> WHAT THE TASK ASKS:
Write out again only the lines running from the one that contains "- Delete Document" to the end of the records below, including both the first and the last.
##### GIVEN INFORMATION
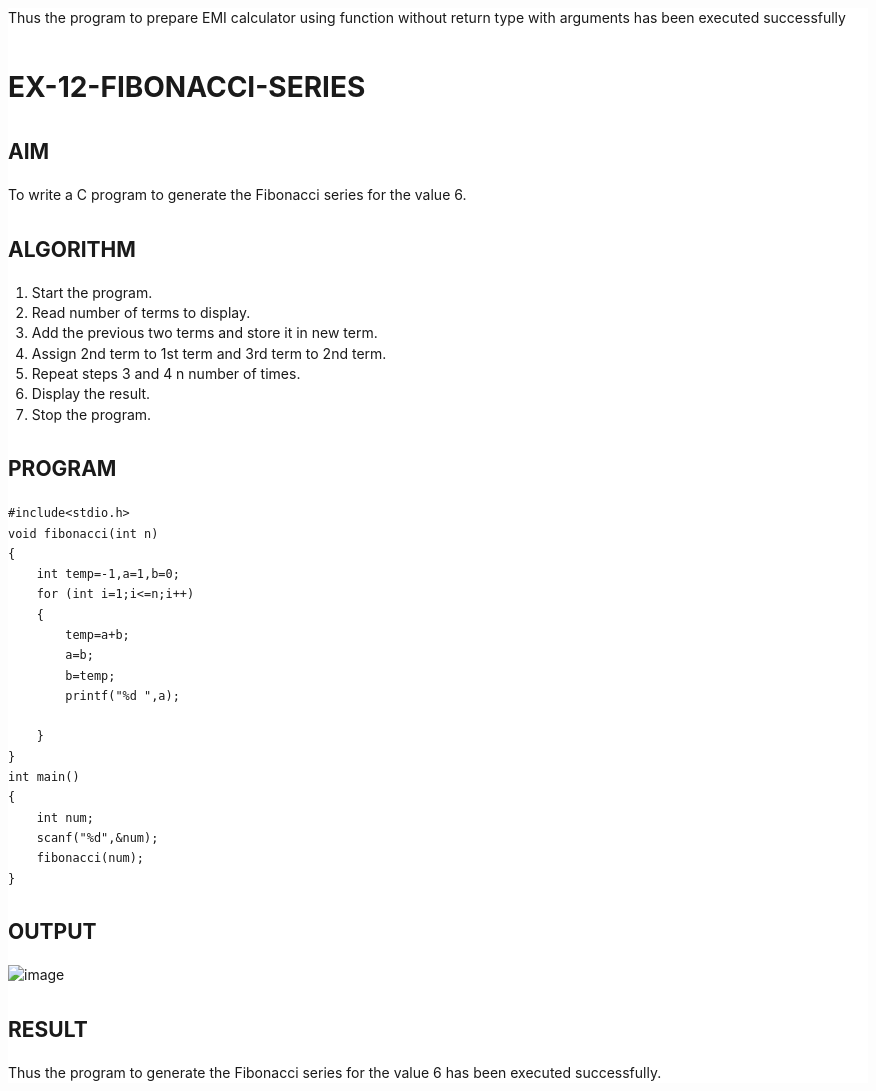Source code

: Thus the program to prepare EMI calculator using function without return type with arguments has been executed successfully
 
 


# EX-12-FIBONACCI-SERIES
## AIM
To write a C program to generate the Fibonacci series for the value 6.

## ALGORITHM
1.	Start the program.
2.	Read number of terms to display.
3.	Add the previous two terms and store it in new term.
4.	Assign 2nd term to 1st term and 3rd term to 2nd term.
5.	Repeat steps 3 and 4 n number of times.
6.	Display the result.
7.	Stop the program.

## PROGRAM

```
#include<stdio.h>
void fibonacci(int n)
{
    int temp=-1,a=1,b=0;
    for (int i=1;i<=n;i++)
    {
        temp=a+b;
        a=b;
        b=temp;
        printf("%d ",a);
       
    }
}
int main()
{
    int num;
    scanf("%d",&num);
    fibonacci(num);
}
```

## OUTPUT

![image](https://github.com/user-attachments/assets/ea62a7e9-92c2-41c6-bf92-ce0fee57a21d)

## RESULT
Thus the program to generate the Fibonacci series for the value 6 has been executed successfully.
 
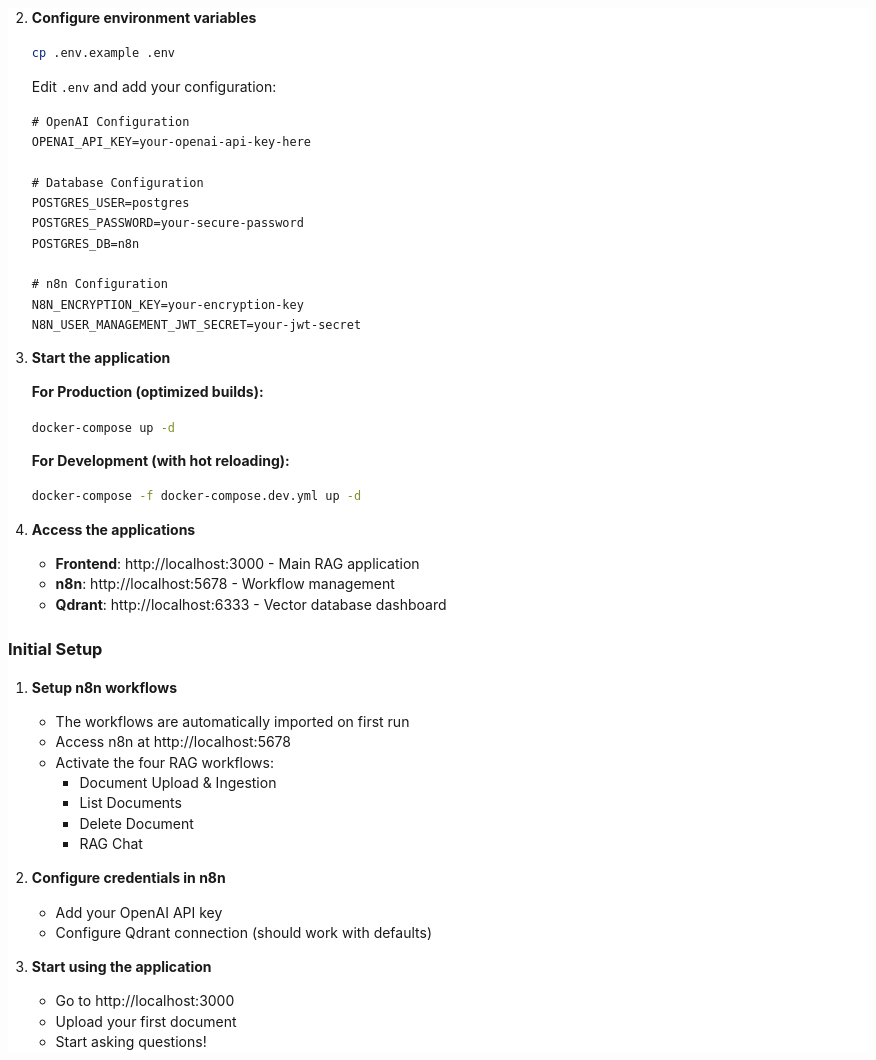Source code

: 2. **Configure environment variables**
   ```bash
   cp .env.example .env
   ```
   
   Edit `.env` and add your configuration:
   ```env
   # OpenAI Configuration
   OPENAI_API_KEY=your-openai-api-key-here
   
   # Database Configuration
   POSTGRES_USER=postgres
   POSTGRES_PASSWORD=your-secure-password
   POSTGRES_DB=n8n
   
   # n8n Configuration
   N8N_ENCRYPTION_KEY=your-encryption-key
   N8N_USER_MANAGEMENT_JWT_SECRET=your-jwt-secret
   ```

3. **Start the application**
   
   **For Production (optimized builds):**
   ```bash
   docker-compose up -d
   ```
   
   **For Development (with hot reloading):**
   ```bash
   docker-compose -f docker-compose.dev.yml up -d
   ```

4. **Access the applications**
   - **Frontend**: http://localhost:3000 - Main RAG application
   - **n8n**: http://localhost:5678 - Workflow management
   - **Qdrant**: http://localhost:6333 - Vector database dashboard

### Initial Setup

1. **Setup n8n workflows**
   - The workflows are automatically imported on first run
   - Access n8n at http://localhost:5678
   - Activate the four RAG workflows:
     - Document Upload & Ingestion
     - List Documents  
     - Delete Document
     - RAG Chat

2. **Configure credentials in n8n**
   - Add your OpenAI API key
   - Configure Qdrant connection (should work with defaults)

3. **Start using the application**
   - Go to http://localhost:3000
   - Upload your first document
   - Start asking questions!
##########
> RESPONSE BELOW:
     - Delete Document
     - RAG Chat

2. **Configure credentials in n8n**
   - Add your OpenAI API key
   - Configure Qdrant connection (should work with defaults)

3. **Start using the application**
   - Go to http://localhost:3000
   - Upload your first document
   - Start asking questions!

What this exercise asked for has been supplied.